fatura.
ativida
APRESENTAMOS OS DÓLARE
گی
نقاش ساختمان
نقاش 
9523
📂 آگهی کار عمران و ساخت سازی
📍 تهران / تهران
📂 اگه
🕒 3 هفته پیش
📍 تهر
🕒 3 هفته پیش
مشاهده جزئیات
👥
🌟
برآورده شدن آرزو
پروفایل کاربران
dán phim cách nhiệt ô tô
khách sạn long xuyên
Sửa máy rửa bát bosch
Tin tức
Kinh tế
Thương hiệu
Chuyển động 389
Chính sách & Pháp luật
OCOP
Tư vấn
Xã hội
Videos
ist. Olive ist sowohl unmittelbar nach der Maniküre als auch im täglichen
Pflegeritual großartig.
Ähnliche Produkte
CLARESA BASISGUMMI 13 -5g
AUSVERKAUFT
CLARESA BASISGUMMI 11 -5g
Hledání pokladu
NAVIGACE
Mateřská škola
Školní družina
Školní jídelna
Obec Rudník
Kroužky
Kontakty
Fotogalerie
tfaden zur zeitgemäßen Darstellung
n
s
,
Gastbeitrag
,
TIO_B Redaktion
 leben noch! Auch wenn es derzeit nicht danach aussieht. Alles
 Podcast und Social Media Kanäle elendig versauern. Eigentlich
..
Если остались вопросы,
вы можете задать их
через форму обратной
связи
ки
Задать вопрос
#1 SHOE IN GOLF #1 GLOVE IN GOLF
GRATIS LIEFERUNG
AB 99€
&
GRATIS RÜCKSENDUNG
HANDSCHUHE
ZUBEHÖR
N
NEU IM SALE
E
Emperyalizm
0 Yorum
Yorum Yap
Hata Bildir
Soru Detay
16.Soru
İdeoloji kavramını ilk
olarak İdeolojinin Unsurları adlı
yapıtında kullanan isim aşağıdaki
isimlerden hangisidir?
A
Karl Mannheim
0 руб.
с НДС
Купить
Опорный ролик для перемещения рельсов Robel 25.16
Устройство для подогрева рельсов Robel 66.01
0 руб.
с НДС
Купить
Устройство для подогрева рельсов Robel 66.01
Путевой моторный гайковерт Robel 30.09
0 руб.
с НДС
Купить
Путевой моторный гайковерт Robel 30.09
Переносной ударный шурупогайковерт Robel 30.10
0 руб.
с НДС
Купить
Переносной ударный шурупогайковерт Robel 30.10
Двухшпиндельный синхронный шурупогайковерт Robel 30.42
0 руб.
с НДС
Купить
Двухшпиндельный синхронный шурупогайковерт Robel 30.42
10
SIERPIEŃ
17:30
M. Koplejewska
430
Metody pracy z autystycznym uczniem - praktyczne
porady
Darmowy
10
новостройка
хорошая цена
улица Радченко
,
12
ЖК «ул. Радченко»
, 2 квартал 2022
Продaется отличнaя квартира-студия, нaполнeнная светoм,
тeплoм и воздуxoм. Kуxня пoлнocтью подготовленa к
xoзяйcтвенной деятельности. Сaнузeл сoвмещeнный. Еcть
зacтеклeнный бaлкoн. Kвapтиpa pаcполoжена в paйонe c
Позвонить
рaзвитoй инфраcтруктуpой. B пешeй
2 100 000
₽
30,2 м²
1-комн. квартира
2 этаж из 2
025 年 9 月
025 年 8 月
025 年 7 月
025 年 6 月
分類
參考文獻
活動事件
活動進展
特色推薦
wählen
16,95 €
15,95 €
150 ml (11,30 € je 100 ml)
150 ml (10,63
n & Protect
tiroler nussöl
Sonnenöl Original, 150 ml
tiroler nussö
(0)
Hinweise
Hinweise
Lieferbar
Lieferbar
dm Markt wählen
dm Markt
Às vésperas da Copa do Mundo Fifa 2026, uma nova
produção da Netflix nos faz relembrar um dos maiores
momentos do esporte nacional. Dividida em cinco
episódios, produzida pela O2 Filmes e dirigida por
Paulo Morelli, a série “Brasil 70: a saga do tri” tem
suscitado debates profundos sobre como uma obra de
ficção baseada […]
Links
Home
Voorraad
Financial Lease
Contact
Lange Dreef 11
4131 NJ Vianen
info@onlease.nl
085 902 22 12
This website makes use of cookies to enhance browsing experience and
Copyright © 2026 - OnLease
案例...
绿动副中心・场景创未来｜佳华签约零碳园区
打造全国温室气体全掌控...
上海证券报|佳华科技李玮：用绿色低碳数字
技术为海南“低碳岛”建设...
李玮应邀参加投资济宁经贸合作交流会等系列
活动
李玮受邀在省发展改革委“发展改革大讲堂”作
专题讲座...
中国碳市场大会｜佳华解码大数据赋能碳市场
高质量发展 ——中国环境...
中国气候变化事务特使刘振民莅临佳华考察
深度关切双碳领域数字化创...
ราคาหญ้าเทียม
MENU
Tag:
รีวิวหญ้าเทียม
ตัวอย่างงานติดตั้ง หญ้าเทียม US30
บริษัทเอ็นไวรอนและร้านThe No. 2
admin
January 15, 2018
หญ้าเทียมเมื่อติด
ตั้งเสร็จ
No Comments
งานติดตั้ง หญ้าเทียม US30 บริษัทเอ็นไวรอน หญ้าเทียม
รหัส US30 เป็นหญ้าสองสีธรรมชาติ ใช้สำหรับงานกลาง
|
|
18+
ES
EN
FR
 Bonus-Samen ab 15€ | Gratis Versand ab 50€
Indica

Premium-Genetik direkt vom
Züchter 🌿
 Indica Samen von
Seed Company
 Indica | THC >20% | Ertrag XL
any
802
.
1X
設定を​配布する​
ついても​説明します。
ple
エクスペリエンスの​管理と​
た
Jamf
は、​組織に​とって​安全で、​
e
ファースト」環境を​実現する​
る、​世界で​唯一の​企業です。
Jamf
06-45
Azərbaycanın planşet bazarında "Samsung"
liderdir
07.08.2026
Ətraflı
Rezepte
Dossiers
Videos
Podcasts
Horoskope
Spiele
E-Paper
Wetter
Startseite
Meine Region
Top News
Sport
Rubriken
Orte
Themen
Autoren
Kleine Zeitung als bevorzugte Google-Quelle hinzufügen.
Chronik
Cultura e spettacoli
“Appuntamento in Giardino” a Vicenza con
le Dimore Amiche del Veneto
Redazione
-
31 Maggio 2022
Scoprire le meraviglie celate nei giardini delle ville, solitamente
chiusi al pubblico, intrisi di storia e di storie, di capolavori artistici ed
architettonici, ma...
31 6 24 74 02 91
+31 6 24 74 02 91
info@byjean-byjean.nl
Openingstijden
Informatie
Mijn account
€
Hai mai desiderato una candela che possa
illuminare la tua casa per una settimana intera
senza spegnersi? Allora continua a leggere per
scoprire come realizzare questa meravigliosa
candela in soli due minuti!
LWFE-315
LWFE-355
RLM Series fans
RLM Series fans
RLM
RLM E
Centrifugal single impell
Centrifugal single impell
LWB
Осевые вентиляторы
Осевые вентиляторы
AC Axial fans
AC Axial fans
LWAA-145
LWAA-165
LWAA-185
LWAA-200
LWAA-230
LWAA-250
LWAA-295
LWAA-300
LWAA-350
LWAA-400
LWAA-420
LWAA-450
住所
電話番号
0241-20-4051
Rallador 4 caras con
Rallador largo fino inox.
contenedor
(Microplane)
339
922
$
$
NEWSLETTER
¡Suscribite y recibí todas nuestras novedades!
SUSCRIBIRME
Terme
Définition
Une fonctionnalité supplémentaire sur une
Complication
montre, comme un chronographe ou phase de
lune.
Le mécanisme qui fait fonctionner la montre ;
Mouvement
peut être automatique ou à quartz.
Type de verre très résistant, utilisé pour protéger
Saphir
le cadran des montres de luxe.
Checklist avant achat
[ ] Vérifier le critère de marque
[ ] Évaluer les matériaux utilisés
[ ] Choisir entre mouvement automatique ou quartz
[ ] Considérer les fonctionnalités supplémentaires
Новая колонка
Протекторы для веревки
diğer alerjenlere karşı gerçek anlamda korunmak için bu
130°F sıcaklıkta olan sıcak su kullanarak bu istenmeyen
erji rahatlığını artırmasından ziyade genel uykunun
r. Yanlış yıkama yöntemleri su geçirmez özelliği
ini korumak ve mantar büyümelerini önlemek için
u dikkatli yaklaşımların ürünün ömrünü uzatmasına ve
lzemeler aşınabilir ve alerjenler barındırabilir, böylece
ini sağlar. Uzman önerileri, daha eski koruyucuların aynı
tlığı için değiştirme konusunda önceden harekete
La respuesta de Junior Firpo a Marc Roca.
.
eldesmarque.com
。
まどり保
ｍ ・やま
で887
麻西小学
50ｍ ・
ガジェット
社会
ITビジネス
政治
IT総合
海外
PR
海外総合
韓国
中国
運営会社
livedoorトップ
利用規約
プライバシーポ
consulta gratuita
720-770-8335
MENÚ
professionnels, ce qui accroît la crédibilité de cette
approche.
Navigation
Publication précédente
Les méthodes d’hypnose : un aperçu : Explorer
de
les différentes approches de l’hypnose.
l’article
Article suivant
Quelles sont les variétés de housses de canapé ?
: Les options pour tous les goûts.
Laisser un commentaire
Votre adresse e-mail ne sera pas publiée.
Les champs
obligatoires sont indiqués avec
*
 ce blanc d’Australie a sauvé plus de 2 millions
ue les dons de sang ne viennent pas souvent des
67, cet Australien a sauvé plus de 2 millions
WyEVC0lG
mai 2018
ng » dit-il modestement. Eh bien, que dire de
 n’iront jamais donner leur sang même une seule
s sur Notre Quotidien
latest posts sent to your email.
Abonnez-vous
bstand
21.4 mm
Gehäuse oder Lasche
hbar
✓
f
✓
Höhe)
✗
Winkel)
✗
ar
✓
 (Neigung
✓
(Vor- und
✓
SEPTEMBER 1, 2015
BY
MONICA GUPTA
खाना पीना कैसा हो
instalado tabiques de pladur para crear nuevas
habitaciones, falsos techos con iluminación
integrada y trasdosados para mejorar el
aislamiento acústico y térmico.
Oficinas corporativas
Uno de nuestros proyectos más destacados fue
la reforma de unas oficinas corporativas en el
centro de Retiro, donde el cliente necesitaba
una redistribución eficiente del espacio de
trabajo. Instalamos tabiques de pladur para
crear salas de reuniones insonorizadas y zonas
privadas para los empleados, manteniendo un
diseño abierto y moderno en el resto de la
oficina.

******

• _Written task_
Go through the listing above and write out exactly the lines starting with the one holding "Hata Bildir" and running through the one holding "Financial Lease", ends included, and no others.

• _Response to this task_
Hata Bildir
Soru Detay
16.Soru
İdeoloji kavramını ilk
olarak İdeolojinin Unsurları adlı
yapıtında kullanan isim aşağıdaki
isimlerden hangisidir?
A
Karl Mannheim
0 руб.
с НДС
Купить
Опорный ролик для перемещения рельсов Robel 25.16
Устройство для подогрева рельсов Robel 66.01
0 руб.
с НДС
Купить
Устройство для подогрева рельсов Robel 66.01
Путевой моторный гайковерт Robel 30.09
0 руб.
с НДС
Купить
Путевой моторный гайковерт Robel 30.09
Переносной ударный шурупогайковерт Robel 30.10
0 руб.
с НДС
Купить
Переносной ударный шурупогайковерт Robel 30.10
Двухшпиндельный синхронный шурупогайковерт Robel 30.42
0 руб.
с НДС
Купить
Двухшпиндельный синхронный шурупогайковерт Robel 30.42
10
SIERPIEŃ
17:30
M. Koplejewska
430
Metody pracy z autystycznym uczniem - praktyczne
porady
Darmowy
10
новостройка
хорошая цена
улица Радченко
,
12
ЖК «ул. Радченко»
, 2 квартал 2022
Продaется отличнaя квартира-студия, нaполнeнная светoм,
тeплoм и воздуxoм. Kуxня пoлнocтью подготовленa к
xoзяйcтвенной деятельности. Сaнузeл сoвмещeнный. Еcть
зacтеклeнный бaлкoн. Kвapтиpa pаcполoжена в paйонe c
Позвонить
рaзвитoй инфраcтруктуpой. B пешeй
2 100 000
₽
30,2 м²
1-комн. квартира
2 этаж из 2
025 年 9 月
025 年 8 月
025 年 7 月
025 年 6 月
分類
參考文獻
活動事件
活動進展
特色推薦
wählen
16,95 €
15,95 €
150 ml (11,30 € je 100 ml)
150 ml (10,63
n & Protect
tiroler nussöl
Sonnenöl Original, 150 ml
tiroler nussö
(0)
Hinweise
Hinweise
Lieferbar
Lieferbar
dm Markt wählen
dm Markt
Às vésperas da Copa do Mundo Fifa 2026, uma nova
produção da Netflix nos faz relembrar um dos maiores
momentos do esporte nacional. Dividida em cinco
episódios, produzida pela O2 Filmes e dirigida por
Paulo Morelli, a série “Brasil 70: a saga do tri” tem
suscitado debates profundos sobre como uma obra de
ficção baseada […]
Links
Home
Voorraad
Financial Lease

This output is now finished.